Low concentrations of adenosine receptor blocker decrease protection by hypoxic preconditioning in ischemic rat hearts

A role for adenosine in ischemic preconditioning and hypoxic preconditioning (HP) has been established in several species but is controversial in rats, due in part to the inconsistency of the data from the different experimental design. Our objective was to investigate the role of adenosine in the protection of the ischemic myocardium by HP in rats. Methods: perfused hearts isolated from Sprague-Dawley rats were exposed to 5 min of hypoxic perfusion before 25 min of global ischemia followed by 20 min of reperfusion. The effects of adenosine receptor antagonist, 8-(p-sulfophenyl)-theophylline (8SPT) on HP-based changes in left-ventricular function, energy metabolites, and release of creatine kinase and lactate dehydrogenase were determined. To minimise non-specific effects of 8SPT, low concentrations of agent (0.5 or 1.0 micro mol/l) were used. Results: 8SPT alone had no deleterious effects on normoxically perfused hearts or on ischemic/reperfused hearts.
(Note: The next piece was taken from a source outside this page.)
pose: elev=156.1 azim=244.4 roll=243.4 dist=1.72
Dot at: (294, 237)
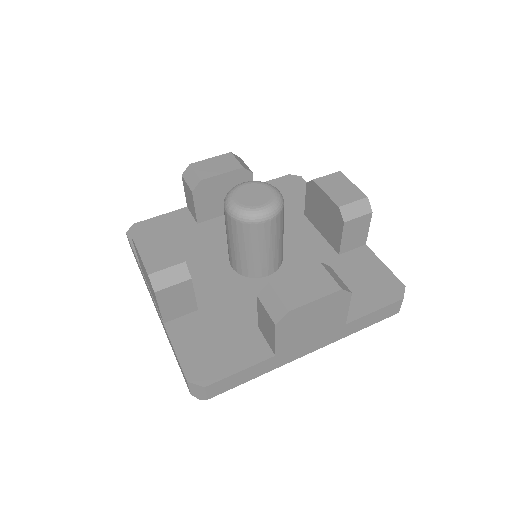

HP improved the recovery of LV function and creatine phosphate, and reduced the release of enzymes during reperfusion. 8SPT (1.0 micromol/l) ameliorated the beneficial effect of HP on cardiac function, but did not reverse the reduction in release of enzymes by HP completely. Conclusion: results suggest that the protective effect of HP on myocardial contractile function may be mediated by receptor(s) that can be inhibited by low concentrations of antagonist but may not have a primary role in the reduction of cellular damage by HP in rats.     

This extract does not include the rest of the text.